Minister for Industry and Science Ed Husic said: "Australia's future prosperity and wellbeing relies on undertaking the fundamental research required to transform the industries of the future. Integrating and advancing our knowledge of light and its interaction with materials at the nanoscale is a tremendously exciting new field. 

"I'm keen to see how the new ARC Centre TMOS will deepen our knowledge of this growing area of science pioneered in Australia that promises to have significant impact on our future way of life." 

The CEO of the Australian Research Council (ARC) Judith Zielke who is speaking at the launch event noted the value of ARC Centres.  

"ARC Centres of Excellence are focal points of expertise, through which high calibre researchers collaborate to deepen and deliver research in areas of national priority, strengthen Australia's international standing, and have a strong impact on the quality of life enjoyed by Australians," Ms Zielke said.  

"The research conducted by TMOS will enhance the quality of life for everyday Australians, and strengthen Australia's research capacity. 

"I am looking forward to seeing the real-life research outcomes of the ARC Centre of Excellence over the coming years and the amazing researchers that will be continuing to innovate for Australia as a result of their training and the work with industry partners." 

Professor Neshev said: "The ongoing funding for this project means that Australia can become the 'go-to' location for cutting edge research and development of miniaturised meta-optics that can enable us to see the invisible.  

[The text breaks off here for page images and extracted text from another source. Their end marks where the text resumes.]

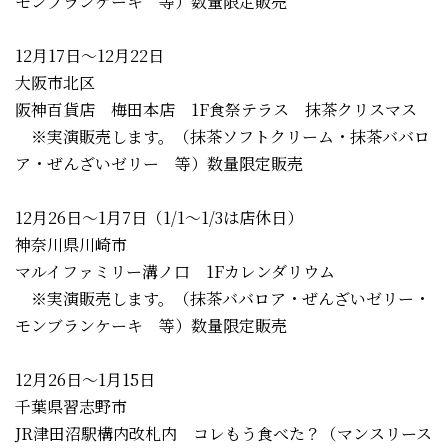
モンブランケーキ 等）数量限定販売
12月17日～12月22日
大阪市北区
阪神百貨店 梅田本店 1F食祭テラス 抹茶クリスマス
※実演販売します。（抹茶ソフトクリーム・抹茶ババロ
ア・ぜんざいゼリー 等）数量限定販売
12月26日～1月7日（1/1～1/3は店休日）
神奈川県川崎市
マルイファミリー溝ノ口 1Fカレンダリウム
※実演販売します。（抹茶ババロア・ぜんざいゼリー・
モンブランケーキ 等）数量限定販売
12月26日～1月15日
千葉県習志野市
JR津田沼駅構内改札内 コレもう食べた？（マンスリース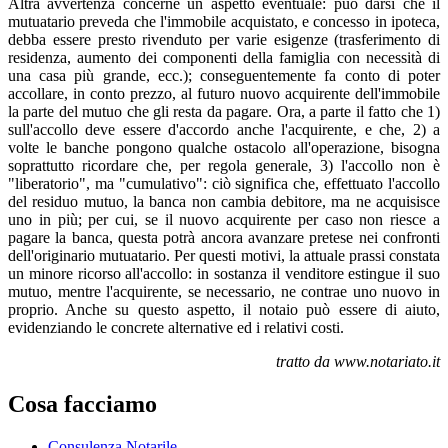
Altra avvertenza concerne un aspetto eventuale: può darsi che il
mutuatario preveda che l'immobile acquistato, e concesso in ipoteca,
debba essere presto rivenduto per varie esigenze (trasferimento di
residenza, aumento dei componenti della famiglia con necessità di
una casa più grande, ecc.); conseguentemente fa conto di poter
accollare, in conto prezzo, al futuro nuovo acquirente dell'immobile
la parte del mutuo che gli resta da pagare. Ora, a parte il fatto che 1)
sull'accollo deve essere d'accordo anche l'acquirente, e che, 2) a
volte le banche pongono qualche ostacolo all'operazione, bisogna
soprattutto ricordare che, per regola generale, 3) l'accollo non è
"liberatorio", ma "cumulativo": ciò significa che, effettuato l'accollo
del residuo mutuo, la banca non cambia debitore, ma ne acquisisce
uno in più; per cui, se il nuovo acquirente per caso non riesce a
pagare la banca, questa potrà ancora avanzare pretese nei confronti
dell'originario mutuatario. Per questi motivi, la attuale prassi constata
un minore ricorso all'accollo: in sostanza il venditore estingue il suo
mutuo, mentre l'acquirente, se necessario, ne contrae uno nuovo in
proprio. Anche su questo aspetto, il notaio può essere di aiuto,
evidenziando le concrete alternative ed i relativi costi.
tratto da www.notariato.it
Cosa facciamo
Consulenza Notarile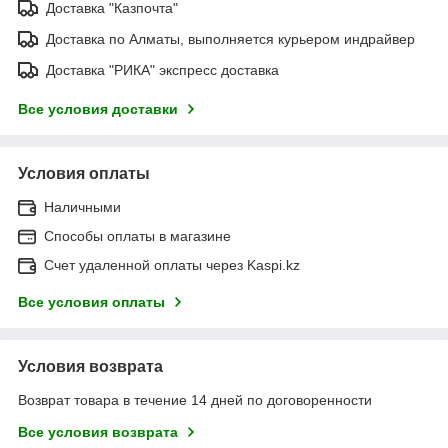
Доставка "Казпочта"
Доставка по Алматы, выполняется курьером индрайвер
Доставка "РИКА" экспресс доставка
Все условия доставки
Условия оплаты
Наличными
Способы оплаты в магазине
Счет удаленной оплаты через Kaspi.kz
Все условия оплаты
Условия возврата
Возврат товара в течение 14 дней по договоренности
Все условия возврата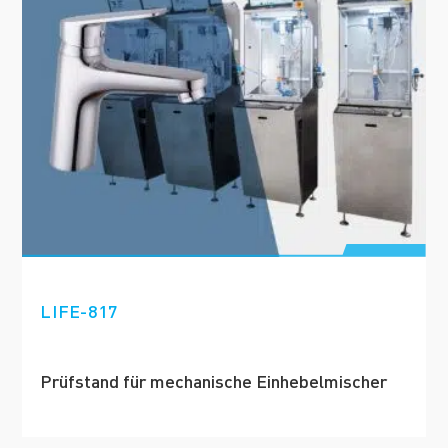
LIFE-817
Prüfstand für mechanische Einhebelmischer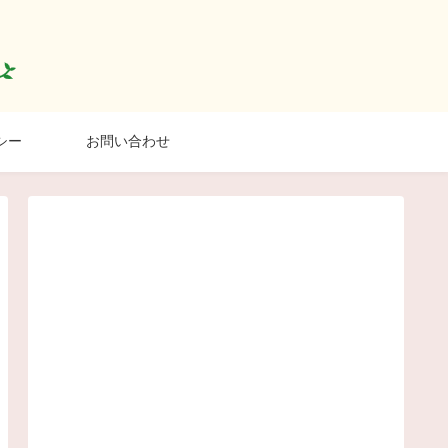
シー
お問い合わせ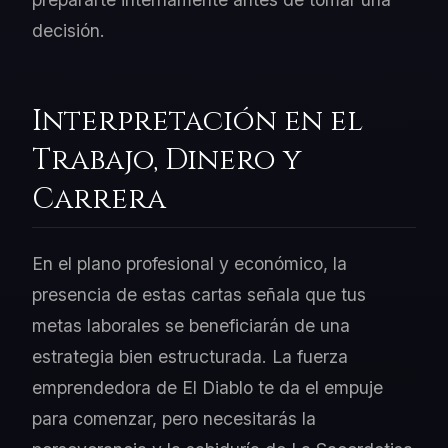
decisión.
Interpretación en el
Trabajo, Dinero y
Carrera
En el plano profesional y económico, la
presencia de estas cartas señala que tus
metas laborales se beneficiarán de una
estrategia bien estructurada. La fuerza
emprendedora de El Diablo te da el empuje
para comenzar, pero necesitarás la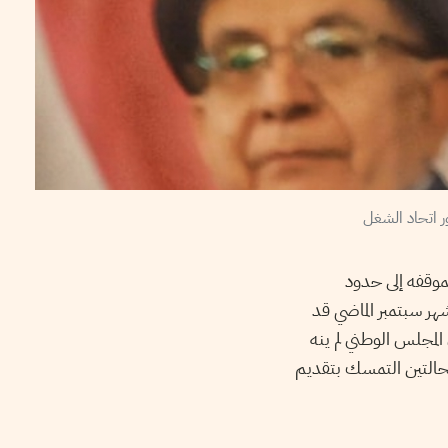
ر اتحاد الشغل
موقفه إلى حدود
هر سبتمبر الماضي قد
سة أن المجلس الوطني لم ينه
الحالتين التمسك بتقديم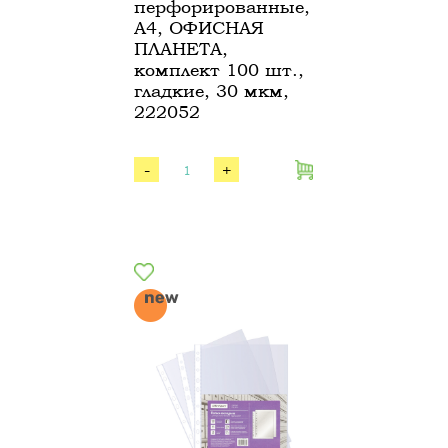
перфорированные,
А4, ОФИСНАЯ
ПЛАНЕТА,
комплект 100 шт.,
гладкие, 30 мкм,
222052
-
+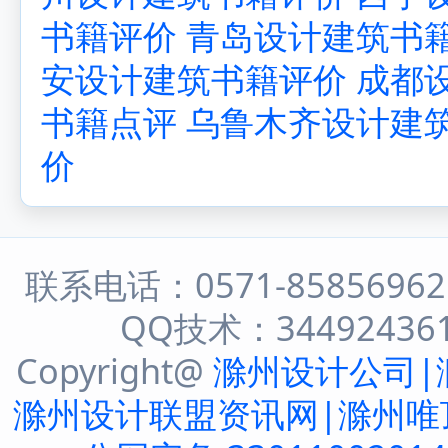
书籍评价
青岛设计建筑书
安设计建筑书籍评价
成都
书籍点评
乌鲁木齐设计建
价
联系电话：0571-8585696
QQ技术：344924361 
Copyright@
滁州设计公司|
滁州设计联盟资讯网|滁州唯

"Australia has the talent, infrastructure and community support that makes it an ideal place for innovation, and we're excited to be part of this next step towards new technologies that will fundamentally shift the way many industries operate."  

TMOS researchers come from The Australian National University, University of Technology Sydney, RMIT University, University of Melbourne and the University of Western Australia. It has 20 national and international partners. 

The centre was awarded $34.9 million over seven years by the ARC.